121. When you have sunglasses on, do you stare at people?
- yes 😂
122. Ever had a credit card denied?
- no
123. What’s the last movie you watched?
- cheetah girls 😂😂😂😂😂😂 
124. Last TV Show?
- suits 
125. You see your Ex making out with one of your friends. What do you do?
- there is still no one 
126. Ever been called a whore?
- no
127. Ever sang the national anthem?
- yes I love it 
128. Ever made yourself throw up?
- tried to 
129. Have you ever kissed someone who wasn’t your boyfriend.
- didn't kiss anyone so far in my life 
130. Are you Cute or Gross?
- some say so some say so 131. Does it bother you when people say “LOOK HOW MUCH YOU’VE GROWN!”
- Mhm not anymore 
132. Can you say intelligent things around the guy you like?

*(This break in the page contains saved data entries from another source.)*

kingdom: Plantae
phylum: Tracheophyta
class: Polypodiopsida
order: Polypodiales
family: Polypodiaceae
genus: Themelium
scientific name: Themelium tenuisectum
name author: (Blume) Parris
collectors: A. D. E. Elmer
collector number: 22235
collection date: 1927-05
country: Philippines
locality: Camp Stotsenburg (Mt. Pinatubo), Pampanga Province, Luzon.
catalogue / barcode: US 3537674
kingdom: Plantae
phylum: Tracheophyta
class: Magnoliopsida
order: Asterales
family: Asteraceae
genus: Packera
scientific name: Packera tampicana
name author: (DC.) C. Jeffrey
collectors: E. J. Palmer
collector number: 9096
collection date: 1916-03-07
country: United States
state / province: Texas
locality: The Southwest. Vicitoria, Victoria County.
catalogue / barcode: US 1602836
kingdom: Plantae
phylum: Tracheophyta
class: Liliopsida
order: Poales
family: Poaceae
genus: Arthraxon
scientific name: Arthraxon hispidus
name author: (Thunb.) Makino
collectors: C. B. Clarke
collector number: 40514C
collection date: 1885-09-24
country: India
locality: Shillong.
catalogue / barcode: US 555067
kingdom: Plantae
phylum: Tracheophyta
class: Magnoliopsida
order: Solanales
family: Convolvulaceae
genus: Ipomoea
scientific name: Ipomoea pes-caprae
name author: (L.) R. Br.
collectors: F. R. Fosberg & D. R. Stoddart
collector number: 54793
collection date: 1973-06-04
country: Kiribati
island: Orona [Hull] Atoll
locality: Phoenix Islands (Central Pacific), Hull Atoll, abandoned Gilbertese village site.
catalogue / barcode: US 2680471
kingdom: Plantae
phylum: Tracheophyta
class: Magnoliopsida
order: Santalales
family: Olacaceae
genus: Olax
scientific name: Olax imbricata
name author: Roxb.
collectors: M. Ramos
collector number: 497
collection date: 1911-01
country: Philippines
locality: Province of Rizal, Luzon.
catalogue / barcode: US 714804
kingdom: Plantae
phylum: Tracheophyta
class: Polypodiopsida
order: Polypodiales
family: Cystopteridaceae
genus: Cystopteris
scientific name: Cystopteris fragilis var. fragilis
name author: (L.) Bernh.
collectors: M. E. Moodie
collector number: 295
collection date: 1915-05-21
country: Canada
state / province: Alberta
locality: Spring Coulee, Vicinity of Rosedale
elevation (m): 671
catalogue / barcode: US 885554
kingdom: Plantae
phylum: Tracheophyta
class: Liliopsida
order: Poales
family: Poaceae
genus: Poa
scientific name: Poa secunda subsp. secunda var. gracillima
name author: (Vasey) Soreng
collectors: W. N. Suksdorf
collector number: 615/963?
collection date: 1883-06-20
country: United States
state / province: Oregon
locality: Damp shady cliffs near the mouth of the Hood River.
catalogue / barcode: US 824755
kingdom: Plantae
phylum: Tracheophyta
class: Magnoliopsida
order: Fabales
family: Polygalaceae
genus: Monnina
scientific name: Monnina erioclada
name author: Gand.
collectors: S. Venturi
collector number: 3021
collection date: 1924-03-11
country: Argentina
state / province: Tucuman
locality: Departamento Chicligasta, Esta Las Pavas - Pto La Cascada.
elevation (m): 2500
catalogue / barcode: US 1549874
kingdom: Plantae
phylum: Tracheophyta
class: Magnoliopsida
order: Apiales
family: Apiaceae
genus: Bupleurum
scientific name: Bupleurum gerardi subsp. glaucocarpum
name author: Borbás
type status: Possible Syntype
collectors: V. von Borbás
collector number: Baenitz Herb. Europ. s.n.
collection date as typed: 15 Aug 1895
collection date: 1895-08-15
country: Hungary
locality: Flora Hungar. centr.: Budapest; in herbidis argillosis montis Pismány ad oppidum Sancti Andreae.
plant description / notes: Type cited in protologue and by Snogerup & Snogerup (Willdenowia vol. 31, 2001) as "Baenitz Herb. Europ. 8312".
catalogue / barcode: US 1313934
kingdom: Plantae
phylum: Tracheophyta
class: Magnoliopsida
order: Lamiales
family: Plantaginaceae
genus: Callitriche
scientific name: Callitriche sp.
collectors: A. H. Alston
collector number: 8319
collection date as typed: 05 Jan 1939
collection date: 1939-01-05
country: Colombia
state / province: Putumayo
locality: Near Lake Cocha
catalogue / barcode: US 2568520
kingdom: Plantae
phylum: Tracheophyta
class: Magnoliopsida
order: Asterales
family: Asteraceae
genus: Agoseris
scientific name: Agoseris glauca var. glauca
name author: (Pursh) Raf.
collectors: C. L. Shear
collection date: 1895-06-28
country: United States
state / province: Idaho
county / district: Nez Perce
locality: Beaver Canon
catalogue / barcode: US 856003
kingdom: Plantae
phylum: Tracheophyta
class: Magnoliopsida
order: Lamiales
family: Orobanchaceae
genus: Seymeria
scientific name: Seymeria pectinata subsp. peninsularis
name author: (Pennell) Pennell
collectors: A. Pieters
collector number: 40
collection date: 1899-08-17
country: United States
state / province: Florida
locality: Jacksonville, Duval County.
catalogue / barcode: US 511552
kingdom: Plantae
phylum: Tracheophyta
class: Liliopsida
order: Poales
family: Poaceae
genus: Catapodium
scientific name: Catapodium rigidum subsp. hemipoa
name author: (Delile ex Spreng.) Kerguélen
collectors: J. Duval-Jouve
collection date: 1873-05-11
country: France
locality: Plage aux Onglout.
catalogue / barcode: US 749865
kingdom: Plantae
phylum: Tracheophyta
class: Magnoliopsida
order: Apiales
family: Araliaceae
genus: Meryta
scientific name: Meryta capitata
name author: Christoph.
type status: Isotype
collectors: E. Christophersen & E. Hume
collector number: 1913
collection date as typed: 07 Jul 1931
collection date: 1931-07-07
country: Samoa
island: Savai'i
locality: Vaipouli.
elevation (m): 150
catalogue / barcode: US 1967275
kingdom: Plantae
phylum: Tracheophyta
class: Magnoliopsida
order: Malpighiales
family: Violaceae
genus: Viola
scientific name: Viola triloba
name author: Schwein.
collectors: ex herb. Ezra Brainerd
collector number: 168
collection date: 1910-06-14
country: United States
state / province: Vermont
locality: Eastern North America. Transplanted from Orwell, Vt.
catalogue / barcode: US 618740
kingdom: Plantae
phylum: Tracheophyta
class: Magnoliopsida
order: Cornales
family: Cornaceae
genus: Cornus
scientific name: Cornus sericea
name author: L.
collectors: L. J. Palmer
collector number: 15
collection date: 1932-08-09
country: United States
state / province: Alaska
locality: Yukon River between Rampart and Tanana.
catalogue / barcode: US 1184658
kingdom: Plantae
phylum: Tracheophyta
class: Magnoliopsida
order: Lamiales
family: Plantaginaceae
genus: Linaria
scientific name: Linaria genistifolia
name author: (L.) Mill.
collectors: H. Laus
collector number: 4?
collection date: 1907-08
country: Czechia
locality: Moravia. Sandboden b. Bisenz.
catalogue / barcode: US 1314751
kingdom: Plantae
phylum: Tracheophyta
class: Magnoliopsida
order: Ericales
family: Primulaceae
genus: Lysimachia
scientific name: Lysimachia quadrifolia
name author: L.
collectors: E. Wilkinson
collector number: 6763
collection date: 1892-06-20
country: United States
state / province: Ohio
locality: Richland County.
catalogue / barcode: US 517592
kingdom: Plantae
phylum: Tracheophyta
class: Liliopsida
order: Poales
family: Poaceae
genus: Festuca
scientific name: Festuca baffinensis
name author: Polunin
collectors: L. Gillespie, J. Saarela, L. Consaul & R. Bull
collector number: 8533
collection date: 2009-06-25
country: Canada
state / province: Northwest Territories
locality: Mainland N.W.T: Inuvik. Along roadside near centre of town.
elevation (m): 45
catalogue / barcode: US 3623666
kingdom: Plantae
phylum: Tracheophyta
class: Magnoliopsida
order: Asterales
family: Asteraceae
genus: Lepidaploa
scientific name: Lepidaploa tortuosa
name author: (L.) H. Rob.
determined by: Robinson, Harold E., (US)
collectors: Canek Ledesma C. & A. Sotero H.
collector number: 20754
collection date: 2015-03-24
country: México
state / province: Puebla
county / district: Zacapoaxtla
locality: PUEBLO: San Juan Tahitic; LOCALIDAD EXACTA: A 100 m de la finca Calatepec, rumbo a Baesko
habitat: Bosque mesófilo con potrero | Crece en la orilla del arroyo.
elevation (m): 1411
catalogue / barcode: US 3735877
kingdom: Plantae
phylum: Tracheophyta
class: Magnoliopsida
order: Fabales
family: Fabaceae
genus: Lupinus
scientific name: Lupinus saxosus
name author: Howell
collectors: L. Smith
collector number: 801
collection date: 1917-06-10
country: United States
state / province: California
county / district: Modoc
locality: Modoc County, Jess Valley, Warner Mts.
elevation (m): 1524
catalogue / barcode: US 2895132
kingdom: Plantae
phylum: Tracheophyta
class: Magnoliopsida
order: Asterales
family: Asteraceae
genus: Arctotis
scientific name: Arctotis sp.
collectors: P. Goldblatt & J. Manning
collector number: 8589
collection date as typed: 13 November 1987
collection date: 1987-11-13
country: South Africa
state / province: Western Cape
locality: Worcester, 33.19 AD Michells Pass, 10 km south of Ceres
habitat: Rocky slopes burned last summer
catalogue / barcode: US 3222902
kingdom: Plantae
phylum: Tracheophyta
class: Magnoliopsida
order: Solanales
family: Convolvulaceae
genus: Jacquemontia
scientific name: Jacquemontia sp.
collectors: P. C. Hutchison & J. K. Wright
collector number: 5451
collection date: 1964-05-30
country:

- there is no one but I'm really shy and clumsy 
133. Ever had the lead in a play?
- no
134. What about a solo in a concert?
- no 
135. What kind of a student are you?
- that invisible one with average grades who talks too fast 
136. Worst grade you’ve ever gotten with a Letter?
- /
137. Worst grade you’ve ever gotten with a number?
- 5 
138. Ever had a crush on a teacher?
- kinda but he wasn't a teacher yet 
139. Would it bother you if you found out that your mother was pregnant?
- she’s in her mid-fifties so yes
140. How late do you sleep in?
- depends
141. Do you edit your profile pictures before posting them?
- sometimes with snapseed 
142. Be 100% honest. Do you have any friends who are uglier than you?
- no one is ugly
143. Do you believe in all that inner beauty crap?
- kinda yes
144. Would you consider yourself a good student?
- average 
145. Does it bother you when Surveys ask “Did you like this survey?”
- yes
146. Salty, Sweet, Sour or Spicy?
-salty 
147. Are you going into High School this year?
- ending high school this year 
148. What about Junior High?
- //
149. What is one thing someone could say to you right now that would make you cry?
- you're stupid 150. Where did you find this note?
- got tagged 
151. Last question. How many unread messages are in your phone?